The third phase relates to the period of several years following the Nazi seizure of power. During this period the SA participated in various measures designed to consolidate the control of the Nazis, including such Nazi-inspired programs as the dissolution of the trade unions, the persecution of the Church, and the Jewish persecutions to which I have already alluded. During this period they continued to serve as a force of political soldiers whose purpose was physically to combat members of political parties which were considered hostile or opposed to the Nazi Party.

The fourth aspect of the SA activities consisted of its employment as an agency for the building up of an armed force in Germany in violation of the Treaty of Versailles and for the preparation of the youth of Germany—mentally and physically—for the waging of an aggressive war.

I should now like to discuss what I consider the highlights of the evidence relating to these four phases.

The first phase is in connection with the dissemination of ideology.

The first function of the SA consisted of its responsibility to disseminate the doctrines and ideologies, acceptance of which was necessary for the fulfilment of the Nazi objectives. From the very start the Nazi leaders emphasized the importance of this mission. During the course of the conspiracy the SA undertook many duties and responsibilities, but one responsibility which remained constant throughout was that of being propagandist of the National Socialist ideology.

I now refer, Your Honors, to the English translation of Document 2760-PS, Exhibit USA-256, which is an excerpt from Mein Kampf, and it is shown at Page 5 of the translation of the document. This is the third paragraph on Page 5 of the document, quoting:

“As the directing idea for the inner training of the Sturmabteilung, the intention was always dominant, aside from all physical education, to teach it to be the unshakeably convinced defender of the National Socialist idea. . . .”

I might add that Hitler’s pronouncement as to the function of the SA in this respect became, in effect, the guiding principle of SA members, for Mein Kampf was taken to express the basic philosophy of the SA.

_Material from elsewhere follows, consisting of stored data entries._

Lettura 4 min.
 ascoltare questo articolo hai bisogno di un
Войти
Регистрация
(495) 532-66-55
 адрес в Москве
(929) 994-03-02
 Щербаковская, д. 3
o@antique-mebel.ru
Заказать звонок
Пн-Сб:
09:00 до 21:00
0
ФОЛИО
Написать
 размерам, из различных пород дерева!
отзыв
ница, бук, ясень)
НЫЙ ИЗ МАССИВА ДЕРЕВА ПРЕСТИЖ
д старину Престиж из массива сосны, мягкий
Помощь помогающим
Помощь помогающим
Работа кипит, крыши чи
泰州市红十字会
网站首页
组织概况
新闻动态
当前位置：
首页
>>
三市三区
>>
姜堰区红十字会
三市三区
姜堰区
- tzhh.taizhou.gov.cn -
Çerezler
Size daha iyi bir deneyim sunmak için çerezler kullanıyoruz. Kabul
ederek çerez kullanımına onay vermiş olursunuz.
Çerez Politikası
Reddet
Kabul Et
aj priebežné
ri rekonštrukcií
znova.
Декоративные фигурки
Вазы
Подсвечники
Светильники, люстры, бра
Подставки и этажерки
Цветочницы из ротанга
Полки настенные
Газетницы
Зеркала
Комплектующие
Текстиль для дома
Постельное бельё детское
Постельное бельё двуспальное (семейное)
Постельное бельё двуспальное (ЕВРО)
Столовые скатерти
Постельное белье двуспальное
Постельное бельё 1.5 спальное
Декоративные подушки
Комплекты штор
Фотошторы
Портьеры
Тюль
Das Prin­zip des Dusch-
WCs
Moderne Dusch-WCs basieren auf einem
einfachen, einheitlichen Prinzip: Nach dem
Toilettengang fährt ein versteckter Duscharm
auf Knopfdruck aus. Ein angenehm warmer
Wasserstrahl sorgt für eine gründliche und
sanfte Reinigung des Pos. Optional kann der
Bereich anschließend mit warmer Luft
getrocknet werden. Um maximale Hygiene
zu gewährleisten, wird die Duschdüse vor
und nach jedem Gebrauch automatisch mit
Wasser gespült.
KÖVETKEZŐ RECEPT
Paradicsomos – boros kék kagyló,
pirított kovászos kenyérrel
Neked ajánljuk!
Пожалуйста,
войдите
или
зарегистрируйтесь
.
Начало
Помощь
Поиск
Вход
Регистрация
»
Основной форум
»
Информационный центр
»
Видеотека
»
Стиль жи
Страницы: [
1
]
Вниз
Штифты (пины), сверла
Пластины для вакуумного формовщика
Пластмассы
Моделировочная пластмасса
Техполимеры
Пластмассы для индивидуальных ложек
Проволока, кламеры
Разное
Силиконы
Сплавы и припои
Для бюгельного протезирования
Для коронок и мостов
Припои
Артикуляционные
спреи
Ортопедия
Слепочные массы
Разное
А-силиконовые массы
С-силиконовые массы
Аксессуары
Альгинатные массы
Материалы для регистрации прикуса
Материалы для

In Document Number 2354-PS, which is an excerpt from the Organization Book of the Party, on Page 1 of the English translation—it is quoted in the text—I quote Paragraph 1:

“Education and training, according to the doctrines and aims of the Führer as they are set down in Mein Kampf and in the Party program, for all phases of our living and of our National Socialist ideology. . . .”

This same document—the Organization Book of the Party—refers to the SA’s function as the propagandist of the Party.

I believe the next one, if Your Honor pleases, would simply be cumulative of what we have already referred to. I next refer to an article . . .

THE PRESIDENT: Perhaps this would be a convenient time to break off.

COL. STOREY: All right, Sir.

[The Tribunal adjourned until 19 December 1945 at 1000 hours.]